Segment Start: Task material
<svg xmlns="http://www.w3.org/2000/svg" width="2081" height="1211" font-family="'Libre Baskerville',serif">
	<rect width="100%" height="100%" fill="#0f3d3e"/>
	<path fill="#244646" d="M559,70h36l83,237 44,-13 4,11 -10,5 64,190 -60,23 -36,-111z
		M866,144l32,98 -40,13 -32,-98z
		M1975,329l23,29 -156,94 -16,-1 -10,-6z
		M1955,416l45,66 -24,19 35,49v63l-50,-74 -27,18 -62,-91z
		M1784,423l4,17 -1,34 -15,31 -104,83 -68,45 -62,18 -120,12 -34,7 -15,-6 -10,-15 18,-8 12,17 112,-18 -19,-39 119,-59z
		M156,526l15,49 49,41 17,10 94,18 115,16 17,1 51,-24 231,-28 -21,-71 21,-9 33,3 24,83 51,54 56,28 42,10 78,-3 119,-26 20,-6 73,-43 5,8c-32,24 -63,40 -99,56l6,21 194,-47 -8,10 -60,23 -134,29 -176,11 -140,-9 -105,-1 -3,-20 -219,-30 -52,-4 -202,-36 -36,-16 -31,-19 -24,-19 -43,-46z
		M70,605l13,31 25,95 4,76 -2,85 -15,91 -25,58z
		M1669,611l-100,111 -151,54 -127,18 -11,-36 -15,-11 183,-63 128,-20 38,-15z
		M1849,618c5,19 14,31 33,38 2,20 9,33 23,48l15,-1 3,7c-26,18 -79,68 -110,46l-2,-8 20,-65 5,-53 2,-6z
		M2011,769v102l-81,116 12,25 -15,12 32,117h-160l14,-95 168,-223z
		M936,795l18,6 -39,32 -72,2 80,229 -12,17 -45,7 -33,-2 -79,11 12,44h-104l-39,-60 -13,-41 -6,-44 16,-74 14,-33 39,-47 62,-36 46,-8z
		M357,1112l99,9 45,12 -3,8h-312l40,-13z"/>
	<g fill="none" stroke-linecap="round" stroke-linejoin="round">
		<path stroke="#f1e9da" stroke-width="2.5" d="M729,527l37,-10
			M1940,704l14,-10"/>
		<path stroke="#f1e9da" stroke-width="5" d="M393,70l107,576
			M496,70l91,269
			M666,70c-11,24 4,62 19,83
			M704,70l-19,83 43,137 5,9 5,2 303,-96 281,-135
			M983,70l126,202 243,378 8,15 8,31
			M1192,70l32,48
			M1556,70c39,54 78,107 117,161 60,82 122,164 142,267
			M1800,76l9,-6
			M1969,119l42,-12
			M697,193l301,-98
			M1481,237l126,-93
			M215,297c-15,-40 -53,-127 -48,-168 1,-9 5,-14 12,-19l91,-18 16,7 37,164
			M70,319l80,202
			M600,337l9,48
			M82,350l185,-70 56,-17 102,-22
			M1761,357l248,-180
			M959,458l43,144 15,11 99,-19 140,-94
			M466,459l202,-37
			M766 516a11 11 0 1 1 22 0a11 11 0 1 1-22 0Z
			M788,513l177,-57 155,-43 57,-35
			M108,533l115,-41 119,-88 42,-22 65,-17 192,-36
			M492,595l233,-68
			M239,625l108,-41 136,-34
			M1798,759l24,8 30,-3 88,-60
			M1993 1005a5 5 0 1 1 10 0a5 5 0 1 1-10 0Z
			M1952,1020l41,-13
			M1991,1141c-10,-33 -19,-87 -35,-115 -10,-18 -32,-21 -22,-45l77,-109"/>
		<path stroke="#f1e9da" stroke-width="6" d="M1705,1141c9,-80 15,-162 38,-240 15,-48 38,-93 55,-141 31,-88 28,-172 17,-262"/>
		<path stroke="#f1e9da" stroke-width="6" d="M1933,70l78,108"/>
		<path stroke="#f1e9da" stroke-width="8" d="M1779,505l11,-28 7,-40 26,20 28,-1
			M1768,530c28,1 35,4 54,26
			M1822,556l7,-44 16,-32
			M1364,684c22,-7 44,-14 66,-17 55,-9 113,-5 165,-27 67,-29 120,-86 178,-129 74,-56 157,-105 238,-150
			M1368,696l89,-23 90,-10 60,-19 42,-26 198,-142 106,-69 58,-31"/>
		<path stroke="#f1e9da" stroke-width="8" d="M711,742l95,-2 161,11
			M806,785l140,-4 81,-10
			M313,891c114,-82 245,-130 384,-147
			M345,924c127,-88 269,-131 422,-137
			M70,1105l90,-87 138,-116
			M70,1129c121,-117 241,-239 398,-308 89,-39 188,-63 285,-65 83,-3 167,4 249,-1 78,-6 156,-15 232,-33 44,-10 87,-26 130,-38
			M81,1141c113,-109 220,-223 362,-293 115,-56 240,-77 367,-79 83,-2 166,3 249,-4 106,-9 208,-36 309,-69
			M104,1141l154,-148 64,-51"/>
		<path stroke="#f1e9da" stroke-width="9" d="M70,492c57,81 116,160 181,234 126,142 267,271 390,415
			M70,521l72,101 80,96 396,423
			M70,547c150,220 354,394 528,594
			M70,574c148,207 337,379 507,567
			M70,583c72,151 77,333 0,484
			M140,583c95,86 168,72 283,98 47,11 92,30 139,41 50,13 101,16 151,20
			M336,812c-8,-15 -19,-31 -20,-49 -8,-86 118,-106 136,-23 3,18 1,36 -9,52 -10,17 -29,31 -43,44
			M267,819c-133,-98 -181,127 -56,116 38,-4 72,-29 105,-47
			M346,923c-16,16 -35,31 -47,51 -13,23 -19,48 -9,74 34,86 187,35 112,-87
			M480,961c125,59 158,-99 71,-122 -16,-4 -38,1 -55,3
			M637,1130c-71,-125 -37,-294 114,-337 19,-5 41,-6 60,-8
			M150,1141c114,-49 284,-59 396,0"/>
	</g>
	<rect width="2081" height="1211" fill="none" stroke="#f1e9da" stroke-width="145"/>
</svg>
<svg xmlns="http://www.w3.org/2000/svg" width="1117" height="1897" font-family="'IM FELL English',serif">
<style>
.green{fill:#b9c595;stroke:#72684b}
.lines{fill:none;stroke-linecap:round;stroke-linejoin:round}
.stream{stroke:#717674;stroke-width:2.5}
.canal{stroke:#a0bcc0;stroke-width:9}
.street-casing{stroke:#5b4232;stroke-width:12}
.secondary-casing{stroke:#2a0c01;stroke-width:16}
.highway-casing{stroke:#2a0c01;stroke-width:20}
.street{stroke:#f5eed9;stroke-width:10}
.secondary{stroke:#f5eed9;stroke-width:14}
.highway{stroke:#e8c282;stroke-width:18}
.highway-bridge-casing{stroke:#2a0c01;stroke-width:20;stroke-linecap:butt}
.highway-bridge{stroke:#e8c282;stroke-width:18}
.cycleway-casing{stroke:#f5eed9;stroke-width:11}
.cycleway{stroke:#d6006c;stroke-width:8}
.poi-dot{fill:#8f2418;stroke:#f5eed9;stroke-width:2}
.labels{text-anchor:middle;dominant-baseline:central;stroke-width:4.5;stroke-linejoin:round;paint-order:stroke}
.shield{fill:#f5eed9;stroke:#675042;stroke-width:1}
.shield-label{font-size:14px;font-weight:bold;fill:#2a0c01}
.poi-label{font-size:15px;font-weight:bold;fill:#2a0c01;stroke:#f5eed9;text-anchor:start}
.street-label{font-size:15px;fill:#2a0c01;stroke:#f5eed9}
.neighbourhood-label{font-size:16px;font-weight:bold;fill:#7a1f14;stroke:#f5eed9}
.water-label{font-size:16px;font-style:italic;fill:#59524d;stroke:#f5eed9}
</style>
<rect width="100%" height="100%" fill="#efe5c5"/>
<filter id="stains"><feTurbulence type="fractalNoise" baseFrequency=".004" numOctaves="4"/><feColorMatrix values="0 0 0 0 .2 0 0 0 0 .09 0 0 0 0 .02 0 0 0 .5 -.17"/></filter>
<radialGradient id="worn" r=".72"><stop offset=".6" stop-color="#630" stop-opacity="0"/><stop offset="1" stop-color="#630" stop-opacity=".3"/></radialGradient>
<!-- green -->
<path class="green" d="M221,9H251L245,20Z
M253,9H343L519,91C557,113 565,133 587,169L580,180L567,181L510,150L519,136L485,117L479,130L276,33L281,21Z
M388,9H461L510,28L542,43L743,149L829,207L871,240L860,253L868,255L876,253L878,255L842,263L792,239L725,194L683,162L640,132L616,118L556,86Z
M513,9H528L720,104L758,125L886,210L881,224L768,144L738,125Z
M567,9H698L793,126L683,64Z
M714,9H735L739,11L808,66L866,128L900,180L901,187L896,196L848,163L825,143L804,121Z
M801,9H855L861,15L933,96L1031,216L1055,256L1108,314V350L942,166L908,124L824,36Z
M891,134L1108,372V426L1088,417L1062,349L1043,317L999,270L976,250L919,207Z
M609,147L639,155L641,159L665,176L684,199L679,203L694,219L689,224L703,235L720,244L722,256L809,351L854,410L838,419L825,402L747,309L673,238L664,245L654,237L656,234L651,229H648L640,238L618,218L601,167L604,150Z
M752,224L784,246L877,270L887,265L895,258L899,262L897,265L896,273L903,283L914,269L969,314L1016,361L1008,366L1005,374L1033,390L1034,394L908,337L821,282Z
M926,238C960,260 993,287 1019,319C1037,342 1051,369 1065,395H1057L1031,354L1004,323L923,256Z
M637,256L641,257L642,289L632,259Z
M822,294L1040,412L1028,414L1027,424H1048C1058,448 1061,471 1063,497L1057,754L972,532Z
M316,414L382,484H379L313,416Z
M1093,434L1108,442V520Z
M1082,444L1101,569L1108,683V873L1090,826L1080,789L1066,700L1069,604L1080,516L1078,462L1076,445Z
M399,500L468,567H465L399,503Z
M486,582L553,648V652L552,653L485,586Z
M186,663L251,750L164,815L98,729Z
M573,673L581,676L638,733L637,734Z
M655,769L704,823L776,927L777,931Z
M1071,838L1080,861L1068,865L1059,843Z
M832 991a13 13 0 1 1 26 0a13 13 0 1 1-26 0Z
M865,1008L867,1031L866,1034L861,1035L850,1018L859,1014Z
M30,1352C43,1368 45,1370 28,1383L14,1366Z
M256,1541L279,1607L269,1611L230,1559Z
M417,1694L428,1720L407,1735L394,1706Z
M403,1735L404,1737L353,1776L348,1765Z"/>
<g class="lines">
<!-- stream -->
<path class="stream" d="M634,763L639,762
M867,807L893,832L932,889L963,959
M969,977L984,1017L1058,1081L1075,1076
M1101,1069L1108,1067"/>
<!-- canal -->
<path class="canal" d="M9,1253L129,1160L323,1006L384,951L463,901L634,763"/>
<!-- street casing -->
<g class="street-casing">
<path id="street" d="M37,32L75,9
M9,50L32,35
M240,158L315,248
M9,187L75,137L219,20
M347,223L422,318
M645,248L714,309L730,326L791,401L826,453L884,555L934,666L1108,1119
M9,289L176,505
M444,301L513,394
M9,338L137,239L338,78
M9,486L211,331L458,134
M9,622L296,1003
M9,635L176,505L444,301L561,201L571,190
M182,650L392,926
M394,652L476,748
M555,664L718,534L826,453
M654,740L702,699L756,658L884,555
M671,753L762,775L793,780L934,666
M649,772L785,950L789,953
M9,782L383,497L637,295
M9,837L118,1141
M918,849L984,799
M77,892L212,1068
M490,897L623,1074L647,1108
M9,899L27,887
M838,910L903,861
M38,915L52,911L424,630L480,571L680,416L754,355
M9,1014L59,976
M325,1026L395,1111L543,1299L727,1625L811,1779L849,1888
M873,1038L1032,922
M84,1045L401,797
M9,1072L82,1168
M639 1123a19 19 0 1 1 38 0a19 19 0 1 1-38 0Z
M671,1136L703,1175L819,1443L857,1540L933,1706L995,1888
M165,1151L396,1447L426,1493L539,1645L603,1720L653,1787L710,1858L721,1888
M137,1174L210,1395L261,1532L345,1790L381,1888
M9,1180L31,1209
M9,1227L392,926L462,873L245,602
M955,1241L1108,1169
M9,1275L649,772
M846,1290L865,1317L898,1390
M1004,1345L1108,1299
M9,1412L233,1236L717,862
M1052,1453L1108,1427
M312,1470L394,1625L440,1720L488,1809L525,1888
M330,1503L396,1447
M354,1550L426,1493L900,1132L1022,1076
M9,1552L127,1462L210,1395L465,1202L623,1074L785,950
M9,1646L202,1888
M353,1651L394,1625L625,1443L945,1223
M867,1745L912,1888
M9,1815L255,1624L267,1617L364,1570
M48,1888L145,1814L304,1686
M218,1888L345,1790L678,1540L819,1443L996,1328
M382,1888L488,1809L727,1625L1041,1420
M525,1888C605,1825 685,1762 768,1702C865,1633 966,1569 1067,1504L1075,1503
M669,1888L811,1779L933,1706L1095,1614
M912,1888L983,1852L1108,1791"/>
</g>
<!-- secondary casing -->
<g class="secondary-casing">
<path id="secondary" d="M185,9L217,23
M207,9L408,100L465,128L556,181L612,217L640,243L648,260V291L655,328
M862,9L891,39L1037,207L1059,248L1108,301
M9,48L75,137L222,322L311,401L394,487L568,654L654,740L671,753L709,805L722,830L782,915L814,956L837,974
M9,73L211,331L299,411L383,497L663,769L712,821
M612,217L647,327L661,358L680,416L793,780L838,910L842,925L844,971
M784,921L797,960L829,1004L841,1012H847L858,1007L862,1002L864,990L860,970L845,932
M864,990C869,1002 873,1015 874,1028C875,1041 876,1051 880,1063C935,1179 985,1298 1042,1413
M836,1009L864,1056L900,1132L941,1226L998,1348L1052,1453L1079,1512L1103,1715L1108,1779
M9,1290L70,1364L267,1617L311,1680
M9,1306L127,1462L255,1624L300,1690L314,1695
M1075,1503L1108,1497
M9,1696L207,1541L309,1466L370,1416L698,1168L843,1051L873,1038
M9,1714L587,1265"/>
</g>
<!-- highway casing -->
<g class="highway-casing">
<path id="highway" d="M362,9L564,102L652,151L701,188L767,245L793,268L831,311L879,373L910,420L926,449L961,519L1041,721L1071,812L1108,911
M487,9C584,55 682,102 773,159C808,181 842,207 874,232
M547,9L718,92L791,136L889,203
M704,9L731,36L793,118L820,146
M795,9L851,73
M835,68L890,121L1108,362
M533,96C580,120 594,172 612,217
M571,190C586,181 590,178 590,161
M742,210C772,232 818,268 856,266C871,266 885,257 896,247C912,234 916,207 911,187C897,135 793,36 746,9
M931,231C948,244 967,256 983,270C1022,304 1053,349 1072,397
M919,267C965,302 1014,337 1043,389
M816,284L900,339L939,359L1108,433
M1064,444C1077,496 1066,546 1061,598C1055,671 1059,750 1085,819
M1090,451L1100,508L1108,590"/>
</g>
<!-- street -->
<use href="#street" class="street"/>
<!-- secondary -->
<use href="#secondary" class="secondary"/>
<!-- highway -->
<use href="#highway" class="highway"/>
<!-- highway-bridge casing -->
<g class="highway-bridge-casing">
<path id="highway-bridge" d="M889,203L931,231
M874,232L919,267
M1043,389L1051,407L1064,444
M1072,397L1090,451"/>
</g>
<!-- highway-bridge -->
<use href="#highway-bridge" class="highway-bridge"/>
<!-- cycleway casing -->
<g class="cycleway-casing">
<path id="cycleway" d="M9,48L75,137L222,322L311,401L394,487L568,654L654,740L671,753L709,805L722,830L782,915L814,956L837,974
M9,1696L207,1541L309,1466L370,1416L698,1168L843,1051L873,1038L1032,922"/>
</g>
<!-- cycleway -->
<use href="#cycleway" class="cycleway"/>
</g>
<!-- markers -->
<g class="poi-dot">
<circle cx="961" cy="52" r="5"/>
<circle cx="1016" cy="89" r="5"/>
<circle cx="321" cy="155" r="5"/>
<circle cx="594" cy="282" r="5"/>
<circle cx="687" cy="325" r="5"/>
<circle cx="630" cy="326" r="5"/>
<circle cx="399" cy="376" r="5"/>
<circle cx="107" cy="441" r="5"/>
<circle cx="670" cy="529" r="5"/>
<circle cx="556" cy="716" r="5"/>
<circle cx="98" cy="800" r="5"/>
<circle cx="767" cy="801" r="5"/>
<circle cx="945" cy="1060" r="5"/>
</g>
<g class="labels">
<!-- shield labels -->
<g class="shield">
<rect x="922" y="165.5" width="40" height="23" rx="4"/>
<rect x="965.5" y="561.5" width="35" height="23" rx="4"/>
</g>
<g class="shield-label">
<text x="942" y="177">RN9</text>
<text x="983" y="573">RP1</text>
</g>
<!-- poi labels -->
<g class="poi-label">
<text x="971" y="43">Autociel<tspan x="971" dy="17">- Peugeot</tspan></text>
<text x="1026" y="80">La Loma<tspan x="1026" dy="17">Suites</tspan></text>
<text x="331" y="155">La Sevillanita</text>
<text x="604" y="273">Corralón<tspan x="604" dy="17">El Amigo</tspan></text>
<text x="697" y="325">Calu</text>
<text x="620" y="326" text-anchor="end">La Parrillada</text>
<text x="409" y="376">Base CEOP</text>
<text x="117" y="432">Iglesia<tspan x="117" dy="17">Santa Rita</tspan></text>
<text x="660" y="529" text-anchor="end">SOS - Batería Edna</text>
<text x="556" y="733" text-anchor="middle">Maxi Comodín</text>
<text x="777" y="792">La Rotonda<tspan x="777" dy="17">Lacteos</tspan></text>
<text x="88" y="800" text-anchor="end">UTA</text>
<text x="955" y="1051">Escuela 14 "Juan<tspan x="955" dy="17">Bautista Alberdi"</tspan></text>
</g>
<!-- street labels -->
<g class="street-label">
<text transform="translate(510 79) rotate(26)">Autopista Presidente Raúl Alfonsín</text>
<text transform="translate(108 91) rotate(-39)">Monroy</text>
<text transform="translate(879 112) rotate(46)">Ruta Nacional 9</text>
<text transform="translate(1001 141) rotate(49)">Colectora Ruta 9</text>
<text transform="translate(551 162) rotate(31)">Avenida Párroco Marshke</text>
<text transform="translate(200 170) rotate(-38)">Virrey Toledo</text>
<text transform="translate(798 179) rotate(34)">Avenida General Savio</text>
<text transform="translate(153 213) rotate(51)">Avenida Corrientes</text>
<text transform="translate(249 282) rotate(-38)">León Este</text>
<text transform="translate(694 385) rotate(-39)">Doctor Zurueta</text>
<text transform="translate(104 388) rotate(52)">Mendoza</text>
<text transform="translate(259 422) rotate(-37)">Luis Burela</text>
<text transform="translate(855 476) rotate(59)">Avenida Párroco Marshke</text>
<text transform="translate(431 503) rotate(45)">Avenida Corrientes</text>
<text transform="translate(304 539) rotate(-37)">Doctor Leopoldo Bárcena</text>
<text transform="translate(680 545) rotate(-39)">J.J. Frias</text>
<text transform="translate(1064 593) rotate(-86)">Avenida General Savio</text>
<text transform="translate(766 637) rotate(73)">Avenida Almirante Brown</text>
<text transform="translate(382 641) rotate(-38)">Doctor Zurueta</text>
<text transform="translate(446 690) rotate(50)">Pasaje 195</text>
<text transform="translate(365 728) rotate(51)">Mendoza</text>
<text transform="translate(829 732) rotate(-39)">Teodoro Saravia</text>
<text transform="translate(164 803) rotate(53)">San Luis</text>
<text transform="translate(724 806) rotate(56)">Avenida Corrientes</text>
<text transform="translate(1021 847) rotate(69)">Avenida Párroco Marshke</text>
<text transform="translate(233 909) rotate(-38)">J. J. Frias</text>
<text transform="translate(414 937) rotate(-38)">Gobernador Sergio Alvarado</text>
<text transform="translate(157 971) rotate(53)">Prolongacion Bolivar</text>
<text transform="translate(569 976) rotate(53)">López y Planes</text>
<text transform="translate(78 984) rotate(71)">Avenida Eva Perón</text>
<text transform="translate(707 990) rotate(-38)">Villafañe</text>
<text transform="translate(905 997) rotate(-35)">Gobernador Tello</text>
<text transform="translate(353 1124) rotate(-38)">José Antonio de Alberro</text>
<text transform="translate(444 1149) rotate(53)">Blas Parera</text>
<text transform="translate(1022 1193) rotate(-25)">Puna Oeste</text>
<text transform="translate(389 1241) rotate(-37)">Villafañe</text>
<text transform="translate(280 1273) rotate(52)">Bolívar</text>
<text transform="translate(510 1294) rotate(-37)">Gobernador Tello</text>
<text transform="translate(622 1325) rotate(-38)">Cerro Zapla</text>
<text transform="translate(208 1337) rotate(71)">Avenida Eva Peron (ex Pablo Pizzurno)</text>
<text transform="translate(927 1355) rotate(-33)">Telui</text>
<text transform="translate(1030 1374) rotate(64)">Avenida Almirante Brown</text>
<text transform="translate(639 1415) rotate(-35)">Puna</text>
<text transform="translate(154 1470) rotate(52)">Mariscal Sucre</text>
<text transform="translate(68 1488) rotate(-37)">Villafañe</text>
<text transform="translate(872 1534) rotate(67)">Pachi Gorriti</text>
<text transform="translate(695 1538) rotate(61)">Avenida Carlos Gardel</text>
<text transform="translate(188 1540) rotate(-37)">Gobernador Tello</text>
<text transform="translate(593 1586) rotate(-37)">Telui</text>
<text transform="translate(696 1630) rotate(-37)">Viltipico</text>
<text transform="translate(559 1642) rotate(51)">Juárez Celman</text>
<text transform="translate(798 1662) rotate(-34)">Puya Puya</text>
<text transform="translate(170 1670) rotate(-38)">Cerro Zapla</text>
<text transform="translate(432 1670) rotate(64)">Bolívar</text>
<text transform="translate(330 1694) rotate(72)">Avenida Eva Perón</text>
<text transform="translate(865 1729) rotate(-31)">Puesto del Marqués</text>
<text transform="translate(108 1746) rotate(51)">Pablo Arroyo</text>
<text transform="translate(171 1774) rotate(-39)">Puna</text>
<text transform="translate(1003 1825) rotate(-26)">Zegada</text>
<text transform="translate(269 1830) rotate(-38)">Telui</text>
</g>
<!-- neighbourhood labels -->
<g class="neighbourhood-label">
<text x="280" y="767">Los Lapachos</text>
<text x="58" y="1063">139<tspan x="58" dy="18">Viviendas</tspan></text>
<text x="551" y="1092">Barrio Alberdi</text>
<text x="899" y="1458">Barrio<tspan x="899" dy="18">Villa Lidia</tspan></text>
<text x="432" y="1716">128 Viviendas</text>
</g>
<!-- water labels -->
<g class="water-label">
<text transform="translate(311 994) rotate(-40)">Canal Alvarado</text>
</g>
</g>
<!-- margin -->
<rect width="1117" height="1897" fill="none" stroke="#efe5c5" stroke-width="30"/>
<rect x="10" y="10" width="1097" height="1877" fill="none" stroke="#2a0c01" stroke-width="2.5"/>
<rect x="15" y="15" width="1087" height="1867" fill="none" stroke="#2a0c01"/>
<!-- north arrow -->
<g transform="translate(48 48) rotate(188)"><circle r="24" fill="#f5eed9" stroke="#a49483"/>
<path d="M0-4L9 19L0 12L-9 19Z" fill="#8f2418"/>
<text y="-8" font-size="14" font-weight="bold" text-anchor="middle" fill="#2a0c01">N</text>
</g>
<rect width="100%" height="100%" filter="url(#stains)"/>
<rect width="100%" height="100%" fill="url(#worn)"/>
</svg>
Segment End: Task material
Count each line above with "lines"; write only the number.

▶ **Task output**
2